● About this task
Please print each entry below exactly as it stands, but without any pictures.

:::::

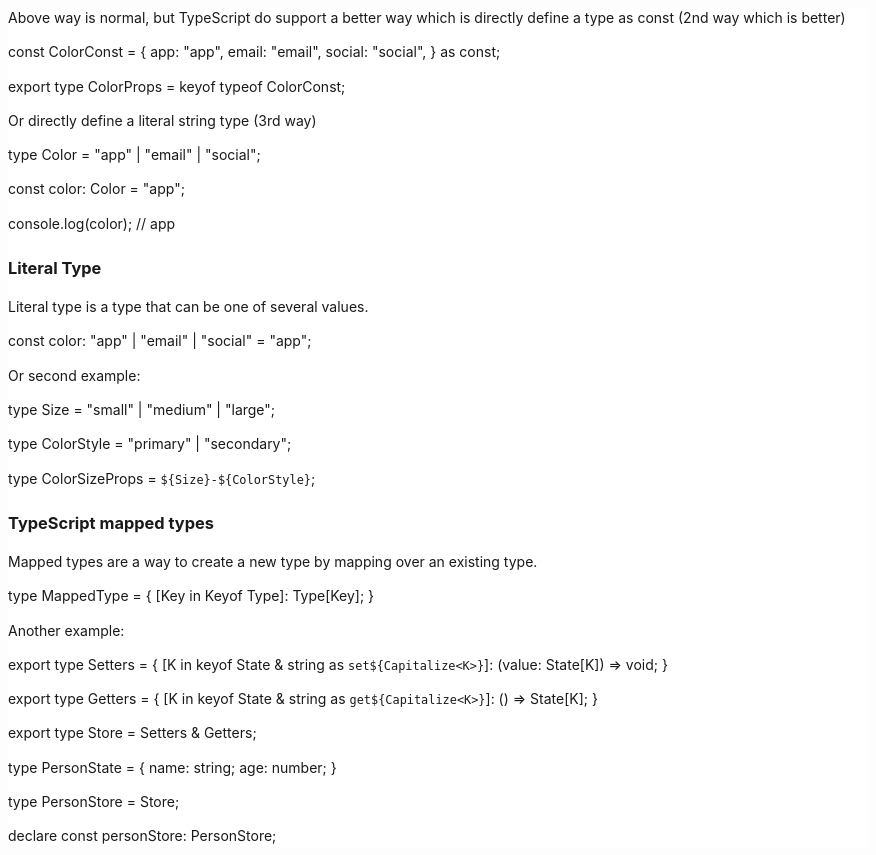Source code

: Above way is normal, but TypeScript do support a better way which is directly define a type as const (2nd way which is better)

const ColorConst = {
  app: "app",
  email: "email",
  social: "social",
} as const;

export type ColorProps = keyof typeof ColorConst;

Or directly define a literal string type (3rd way)

type Color = "app" | "email" | "social";

const color: Color = "app";

console.log(color); // app


### Literal Type

Literal type is a type that can be one of several values.

const color: "app" | "email" | "social" = "app";

Or second example:

type Size = "small" | "medium" | "large";

type ColorStyle = "primary" | "secondary";

type ColorSizeProps = `${Size}-${ColorStyle}`;


### TypeScript mapped types

Mapped types are a way to create a new type by mapping over an existing type.

type MappedType = {
  [Key in Keyof Type]: Type[Key];
}

Another example:

export type Setters<State> = {
  [K in keyof State & string as `set${Capitalize<K>}`]: (value: State[K]) => void;
}

export type Getters<State> = {
  [K in keyof State & string as `get${Capitalize<K>}`]: () => State[K];
}

export type Store<State> = Setters<State> & Getters<State>;

type PersonState = {
  name: string;
  age: number;
}

type PersonStore = Store<PersonState>;

declare const personStore: PersonStore;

:::::

● Written solution
Source code

: Above way is normal, but TypeScript do support a better way which is directly define a type as const (2nd way which is better)

const ColorConst = {
  app: "app",
  email: "email",
  social: "social",
} as const;

export type ColorProps = keyof typeof ColorConst;

Or directly define a literal string type (3rd way)

type Color = "app" | "email" | "social";

const color: Color = "app";

console.log(color); // app


### Literal Type

Literal type is a type that can be one of several values.

const color: "app" | "email" | "social" = "app";

Or second example:

type Size = "small" | "medium" | "large";

type ColorStyle = "primary" | "secondary";

type ColorSizeProps = `${Size}-${ColorStyle}`;


### TypeScript mapped types

Mapped types are a way to create a new type by mapping over an existing type.

type MappedType = {
  [Key in Keyof Type]: Type[Key];
}

Another example:

export type Setters<State> = {
  [K in keyof State & string as `set${Capitalize<K>}`]: (value: State[K]) => void;
}

export type Getters<State> = {
  [K in keyof State & string as `get${Capitalize<K>}`]: () => State[K];
}

export type Store<State> = Setters<State> & Getters<State>;

type PersonState = {
  name: string;
  age: number;
}

type PersonStore = Store<PersonState>;

declare const personStore: PersonStore;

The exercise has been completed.